Tufts' history dates back to 1852, when the Commonwealth of Massachusetts chartered “Tufts College” at the summit of Walnut Hill in Medford. Boston businessman Charles Tufts donated the land, and Hosea Ballou, a Universalist clergyman, became our first president. Shortly after the founding, Ballou remarked: "For if Tufts College is to be a source of illumination, as a beacon standing on a hill, where its light cannot be hidden, its influence will naturally work like all light; it will be diffusive."
Explore some of the campus traditions that have survived—and been created!—over the past 160 years at Tufts. Below are a few of the most popular, from the esoteric to the esteemed.

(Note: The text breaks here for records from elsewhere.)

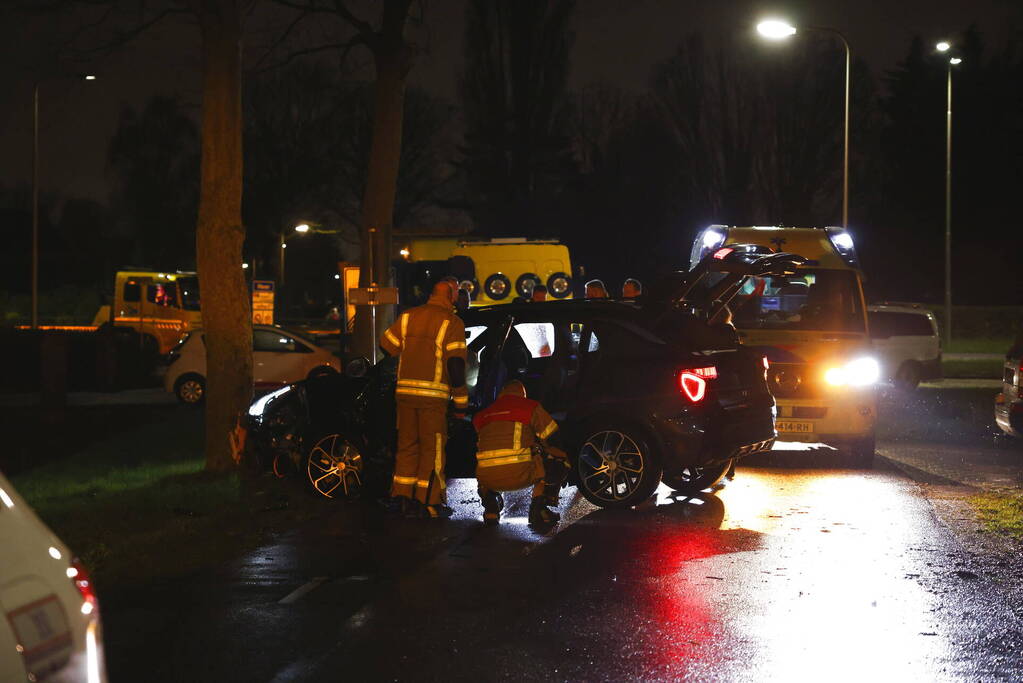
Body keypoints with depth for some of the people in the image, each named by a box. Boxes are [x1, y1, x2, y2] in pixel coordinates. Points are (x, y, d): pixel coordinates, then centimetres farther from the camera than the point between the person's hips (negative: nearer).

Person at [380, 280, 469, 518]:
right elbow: (456, 365, -10)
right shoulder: (451, 323, -6)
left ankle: (401, 497, 15)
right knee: (432, 448, 1)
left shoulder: (407, 317, 9)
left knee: (407, 445, 15)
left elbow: (386, 347, 14)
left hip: (405, 392, 5)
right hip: (433, 395, -5)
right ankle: (428, 503, 0)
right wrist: (461, 401, -4)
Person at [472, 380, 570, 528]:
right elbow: (551, 438, 14)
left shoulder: (482, 415, 22)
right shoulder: (531, 407, 10)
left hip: (486, 479, 4)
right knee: (560, 459, 16)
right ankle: (538, 508, 2)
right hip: (519, 475, -4)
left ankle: (490, 507, 18)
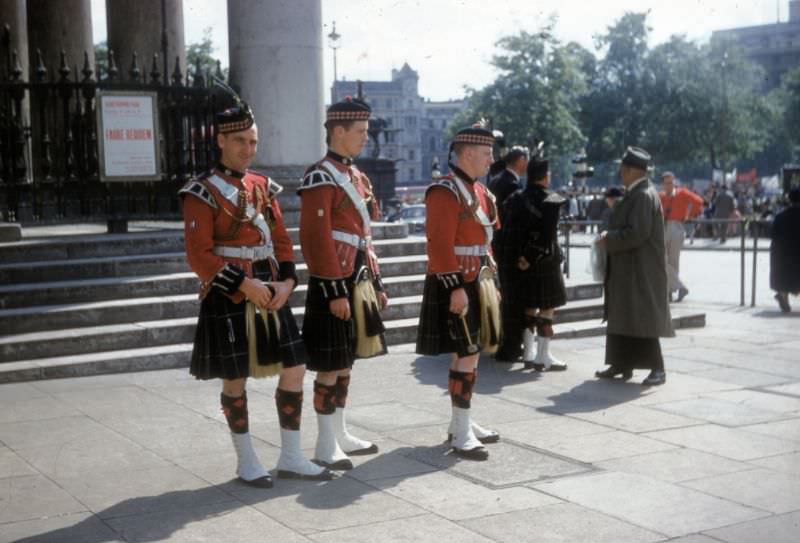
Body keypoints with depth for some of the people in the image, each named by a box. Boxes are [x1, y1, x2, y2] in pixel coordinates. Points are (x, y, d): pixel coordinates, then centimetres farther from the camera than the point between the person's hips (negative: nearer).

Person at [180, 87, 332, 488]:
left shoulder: (264, 187, 10)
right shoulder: (203, 193, -8)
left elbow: (281, 241, 13)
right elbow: (199, 256, -13)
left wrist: (287, 280, -4)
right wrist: (244, 284, -20)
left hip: (271, 296, 6)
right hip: (229, 301, -6)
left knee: (295, 368, 4)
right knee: (235, 380, 4)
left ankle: (291, 458, 16)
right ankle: (246, 462, 18)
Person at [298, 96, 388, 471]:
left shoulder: (356, 176, 16)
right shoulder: (321, 177, -13)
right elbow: (316, 239, -19)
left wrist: (375, 283, 18)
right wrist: (335, 291, -21)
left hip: (358, 283, 9)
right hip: (336, 285, -9)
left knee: (345, 363, 15)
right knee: (330, 367, -3)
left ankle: (340, 434, 24)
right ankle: (326, 446, 5)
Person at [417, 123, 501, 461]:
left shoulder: (479, 191, 15)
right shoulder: (445, 192, -15)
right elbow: (440, 245, -21)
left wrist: (488, 281, 19)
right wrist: (456, 288, -24)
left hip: (476, 285, 9)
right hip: (456, 287, -9)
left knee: (468, 355, 14)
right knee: (466, 357, -10)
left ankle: (461, 423, 24)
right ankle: (462, 435, -4)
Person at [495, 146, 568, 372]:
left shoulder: (515, 199, 5)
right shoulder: (551, 201, -12)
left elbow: (508, 232, 3)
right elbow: (546, 235, -20)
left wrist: (517, 258, 2)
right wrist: (530, 258, -15)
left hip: (520, 262, 6)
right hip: (543, 261, -6)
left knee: (529, 307, 15)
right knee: (547, 307, 1)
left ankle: (528, 354, 19)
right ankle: (543, 357, 1)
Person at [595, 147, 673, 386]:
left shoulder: (644, 196, -19)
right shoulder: (634, 194, 12)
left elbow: (637, 233, -25)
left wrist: (608, 240, -14)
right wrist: (610, 235, 7)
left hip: (640, 270, -10)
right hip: (627, 268, 10)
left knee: (641, 319, -7)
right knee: (621, 318, 14)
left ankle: (657, 369, -2)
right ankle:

The Tufts Fight Song: "Tuftonia's Day," the Tufts fight song, was written in 1912 by Elliot W. Hayes (A. 1916). Performed at most football games, and especially at Homecoming, it can also be heard at Tufts' numerous A Capella concerts.
Perhaps Tufts’ best known tradition is ”The Cannon.” Students will paint the cannon (it can only be done at night) for every cause imaginable: be it advertising, commemorating or just fooling around. The cannon is a replica of those found aboard the USS Constitution, one of the original ships in the US Naval Fleet. After being presented to the school by the city of Medford in 1956, it was painted in protest by a group of students in 1977. Another group opposed to the protest painted over the first coat, and a legend was born. Slapping some paint on may seem easy, but the artistry comes with a serious responsibility: guard the cannon ‘til dawn, lest another group ensures your design never sees the light of day.
Tuftonia’s Day marks the end of the spring semester (and the inevitable beginning of finals season). An annual celebration of Tufts’ birthday, it’s grown into a massive campus carnival. Games, rides, and food-trucks are in abundance.
To honor Charles Tufts, every incoming first-year student lights a candle on the President’s Lawn for their first night on campus. Tufts inherited Walnut Hill, where Tufts University now stands, and when asked what he planned to do with the plot, he replied, ”I will put a light on it.” The candle lighting ceremony is repeated the night before graduation, and a few enterprising souls always save their first year orientation candles to reuse four years later.
Jumbo the Elephant, Tufts’ official mascot, was the prime attraction in P.T. Barnum's entertainment empire. He was the first African elephant in the United States: his name is derived from a Swahili word meaning “large,” and it entered common vernacular thanks to Jumbo’s fame. P.T. Barnum donated his hide, which was mounted and placed in Barnum Hall. Students would tug on his tail and place a penny on his trunk for good luck in exam season. When Barnum Hall burned down in 1975, a resourceful secretary in the Athletics Department preserved much of his remains in the only container available: a peanut butter jar.
Since 1980, Tufts students have come together immediately before final exams on the Academic Quad for the Spring Fling concert. That's forty years of bands and performers - big and small! Recent headliners have included Ella Jane, Dayglow, BIA, and Aminé.
The Res Quad:
The Res Quad is surrounded by three residence halls, leading to the common misconception that "Res" stands for "Residential." In reality, the name is short for "reservoir" and references the Boston water supply located there until the land was sold to Tufts in 1944. Tradition stated that dates made around the reservoir could not be broken, and if a senior asked for a date at the pump house they could not be refused. Though long since filled in, the reservoir occasionally makes its presence known – rainstorms yield an ideal location for mud-sliding.
Named for Tufts alumnus Eugene Bucklin Bowen (Class of 1876), Bowen Gate is one of the more picturesque spots on campus. Should you kiss somebody under the gate, legend has it you'll get married someday.